A key element of any plan for the future of Westport is the balancing of the Town's needs and wishes with the ability to pay for them. A capital investment plan develops projected capital expenditures for improvements to roads, buildings, equipment and other Town infrastructure that will be needed to support Town services in the next few years, and indicates the timing and funding sources which can be used for them. It also provides a basis for residents and town officials to discuss major issues and the options available for dealing with them, including priorities of needs, timing of projects, and ability and willingness to pay for them.


Obviously Westport can simply borrow for needed improvements, but there are alternatives. The principal possibilities are:


1.                  Level funding, which is spending only that amount available from the annual appropriation;


2.                  Reserve funds, which is the use of funds previously set aside for specific purposes; and


3.                  Grant monies, if the Town is fortunate enough to qualify.


Westport has a number of reserve funds which it uses to address capital needs.  The Town’s reserve funds, and the amounts in them as of 2001, include:


Town Office Building:  


Old Town Hall:


School Bus:


Fire Truck:


Town Roads:


Municipal Landing:



The Comprehensive Plan Committee recommends that the Selectmen develop a capital investment plan by appointing a committee of residents qualified in areas such as construction, fire protection, roads, finance, education, real estate, and planning.  The Committee should be charged with the task of thoroughly investigating and recommending specific courses of action for renovation, expansion, replacement or substitution of capital assets and/or existing or proposed facilities for the Town of Westport.  A capital investment plan can serve to:


1.                  Help smooth out abrupt changes in the property tax burden by providing a multi-year view of projected capital expenses.
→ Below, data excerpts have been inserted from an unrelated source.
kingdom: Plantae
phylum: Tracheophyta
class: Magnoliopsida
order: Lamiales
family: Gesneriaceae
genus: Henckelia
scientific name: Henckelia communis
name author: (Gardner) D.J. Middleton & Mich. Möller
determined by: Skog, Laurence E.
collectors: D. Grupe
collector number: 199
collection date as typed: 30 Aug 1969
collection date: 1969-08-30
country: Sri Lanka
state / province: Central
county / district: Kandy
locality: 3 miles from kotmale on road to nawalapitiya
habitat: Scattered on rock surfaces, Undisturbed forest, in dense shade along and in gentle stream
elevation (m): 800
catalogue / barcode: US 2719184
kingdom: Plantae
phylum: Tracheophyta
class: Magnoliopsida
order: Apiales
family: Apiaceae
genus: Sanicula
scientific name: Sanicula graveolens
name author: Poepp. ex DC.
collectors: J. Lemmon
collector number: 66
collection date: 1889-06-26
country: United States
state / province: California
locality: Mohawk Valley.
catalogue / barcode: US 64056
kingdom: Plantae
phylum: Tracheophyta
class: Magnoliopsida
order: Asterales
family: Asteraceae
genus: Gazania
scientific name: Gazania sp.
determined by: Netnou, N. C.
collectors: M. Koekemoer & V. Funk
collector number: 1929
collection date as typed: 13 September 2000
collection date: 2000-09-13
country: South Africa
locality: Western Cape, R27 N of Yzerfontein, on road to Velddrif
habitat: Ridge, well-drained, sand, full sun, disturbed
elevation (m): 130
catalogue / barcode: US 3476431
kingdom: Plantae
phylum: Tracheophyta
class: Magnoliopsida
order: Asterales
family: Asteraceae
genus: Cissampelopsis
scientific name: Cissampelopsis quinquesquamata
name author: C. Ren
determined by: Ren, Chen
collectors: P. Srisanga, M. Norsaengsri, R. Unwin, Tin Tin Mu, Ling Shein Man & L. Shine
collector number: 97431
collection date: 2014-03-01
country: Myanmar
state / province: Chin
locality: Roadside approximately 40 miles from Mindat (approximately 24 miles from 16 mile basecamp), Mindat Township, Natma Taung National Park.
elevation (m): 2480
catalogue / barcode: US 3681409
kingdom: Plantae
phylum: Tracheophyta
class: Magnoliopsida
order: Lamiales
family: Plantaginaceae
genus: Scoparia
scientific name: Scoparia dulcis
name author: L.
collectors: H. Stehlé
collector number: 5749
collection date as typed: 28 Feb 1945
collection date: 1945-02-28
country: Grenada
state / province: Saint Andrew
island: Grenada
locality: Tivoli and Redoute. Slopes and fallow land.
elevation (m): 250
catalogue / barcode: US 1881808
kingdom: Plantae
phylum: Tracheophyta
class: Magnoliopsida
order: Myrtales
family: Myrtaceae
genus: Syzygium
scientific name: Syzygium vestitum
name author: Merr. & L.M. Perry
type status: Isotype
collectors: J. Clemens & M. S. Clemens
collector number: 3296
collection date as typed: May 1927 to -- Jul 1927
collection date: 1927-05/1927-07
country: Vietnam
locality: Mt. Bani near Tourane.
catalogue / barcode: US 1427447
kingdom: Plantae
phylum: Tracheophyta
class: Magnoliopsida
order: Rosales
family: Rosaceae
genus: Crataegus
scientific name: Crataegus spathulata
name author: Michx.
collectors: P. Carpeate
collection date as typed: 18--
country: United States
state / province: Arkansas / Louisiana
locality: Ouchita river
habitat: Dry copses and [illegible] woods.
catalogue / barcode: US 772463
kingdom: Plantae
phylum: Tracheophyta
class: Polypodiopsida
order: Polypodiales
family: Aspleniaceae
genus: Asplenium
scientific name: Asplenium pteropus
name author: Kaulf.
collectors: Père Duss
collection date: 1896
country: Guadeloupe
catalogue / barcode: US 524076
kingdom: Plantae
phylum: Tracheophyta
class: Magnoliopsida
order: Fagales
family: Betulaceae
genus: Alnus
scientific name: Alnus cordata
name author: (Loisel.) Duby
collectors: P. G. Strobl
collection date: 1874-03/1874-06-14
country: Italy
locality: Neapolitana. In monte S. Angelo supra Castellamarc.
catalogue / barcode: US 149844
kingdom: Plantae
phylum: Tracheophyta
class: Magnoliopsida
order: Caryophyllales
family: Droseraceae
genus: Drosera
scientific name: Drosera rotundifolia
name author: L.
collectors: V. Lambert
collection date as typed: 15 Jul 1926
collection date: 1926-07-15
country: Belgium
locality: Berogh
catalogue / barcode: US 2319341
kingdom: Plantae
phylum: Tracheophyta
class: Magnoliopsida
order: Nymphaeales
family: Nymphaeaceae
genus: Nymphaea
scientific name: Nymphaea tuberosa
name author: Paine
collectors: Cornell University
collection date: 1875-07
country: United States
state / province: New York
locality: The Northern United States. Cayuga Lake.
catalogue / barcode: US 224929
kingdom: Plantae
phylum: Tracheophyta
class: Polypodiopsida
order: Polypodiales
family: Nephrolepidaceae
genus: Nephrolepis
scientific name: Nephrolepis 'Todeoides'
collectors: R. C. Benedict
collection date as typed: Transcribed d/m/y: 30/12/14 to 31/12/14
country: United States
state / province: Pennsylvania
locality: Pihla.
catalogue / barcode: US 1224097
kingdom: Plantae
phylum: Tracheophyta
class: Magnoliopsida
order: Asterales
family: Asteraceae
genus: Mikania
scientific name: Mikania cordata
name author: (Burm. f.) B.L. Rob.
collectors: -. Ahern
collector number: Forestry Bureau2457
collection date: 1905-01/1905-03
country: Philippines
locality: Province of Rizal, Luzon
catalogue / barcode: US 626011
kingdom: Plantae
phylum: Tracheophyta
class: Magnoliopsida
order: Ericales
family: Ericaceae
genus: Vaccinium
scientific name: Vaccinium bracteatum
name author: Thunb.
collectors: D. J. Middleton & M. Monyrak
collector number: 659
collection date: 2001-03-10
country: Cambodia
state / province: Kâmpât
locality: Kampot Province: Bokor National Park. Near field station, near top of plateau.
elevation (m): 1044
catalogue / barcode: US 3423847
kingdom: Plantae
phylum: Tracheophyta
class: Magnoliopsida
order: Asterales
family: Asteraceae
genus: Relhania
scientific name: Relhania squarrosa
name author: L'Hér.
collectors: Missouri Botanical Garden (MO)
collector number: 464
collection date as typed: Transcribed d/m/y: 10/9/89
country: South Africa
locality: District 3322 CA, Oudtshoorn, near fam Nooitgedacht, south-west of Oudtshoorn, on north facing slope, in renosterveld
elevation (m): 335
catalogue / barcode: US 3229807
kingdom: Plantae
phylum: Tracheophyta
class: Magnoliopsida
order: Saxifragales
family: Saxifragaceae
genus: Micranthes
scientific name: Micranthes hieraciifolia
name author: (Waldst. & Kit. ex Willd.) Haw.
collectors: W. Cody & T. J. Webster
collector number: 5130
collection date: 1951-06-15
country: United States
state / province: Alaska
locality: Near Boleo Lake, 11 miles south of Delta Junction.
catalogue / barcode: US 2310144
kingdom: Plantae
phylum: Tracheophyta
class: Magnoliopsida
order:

This would let Westport anticipate future projects and prepare for their financial impact.


2.                  Enable a more focussed discussion of priorities by permitting examination of all major projects under consideration, including their projected costs and timing, rather than looking at such projects one by one, as the need for each develops.


3.                  Serve as a tool for current year budget development in evaluating the impact of deferring proposed projects, reserving funds for future projects, or applying various other financing alternatives.


4.                  Remain a flexible working document by periodic updates as new information becomes known.


A capital investment plan generally focuses on major capital needs in excess of a specified amount (such as $1,500).  The following is an initial summary of capital needs prepared by the Comprehensive Plan Committee.  The list will need to be refined and updated by the committee appointed by the Selectmen.




Draft Summary of Major Capital Needs


Capital Need


Time Frame


Funding Source(s)

1.  Fire Truck


1-5 years


Town**, Fire Dept.

2.  School Buse(s)


1-3 years



3.  Old Town Hall


5-8 years



4.  Fire House


1-3 years


Town, Fire Dept.

5.  Salt Shed


5+ years


Town, State $

6.  Municipal Landing




Town**, Boat Excise $

7.  Church


3-5 years


Community Association

8.  Tarred Roads


1-3 Years



** Reserve funds


Notes to Table


1.         Fire Truck:  This includes replacement of the 1978 tank truck.  The Town adds money each year to a fire truck reserve fund.  As of Dec. 31, 2001, there was $9,705 in this account.

2.         School Buses: The Town adds money each year to a reserve fund for school bus replacement. As of Dec. 31, 2001, there was $31,233 in this account.

4.         Fire House: There is a need to replace the old boiler.

5.         Salt Shed: This will depend upon the availability of State cost-sharing money.

6.         Municipal Landing: The Town has been placing boat excise funds in a reserve fund for potential purchase of land at the turn-around at Ferry Landing. As of Dec. 31, 2001, there was $9,772 in this account.

8.         Tarred Roads: This includes fixing 0.4 mile of Route 144 and 2.6 miles of other currently tarred roads.


All of these items are optional in the sense that each would require approval by the Town Meeting.  If a majority of the Town's voters favors a project on the above list, it will eventually be carried out. If not, it will be deferred or abandoned. The above projects include some short-term investments, such as improving tarred roads, as well as others such as the salt shed which may not be implemented for a number of years.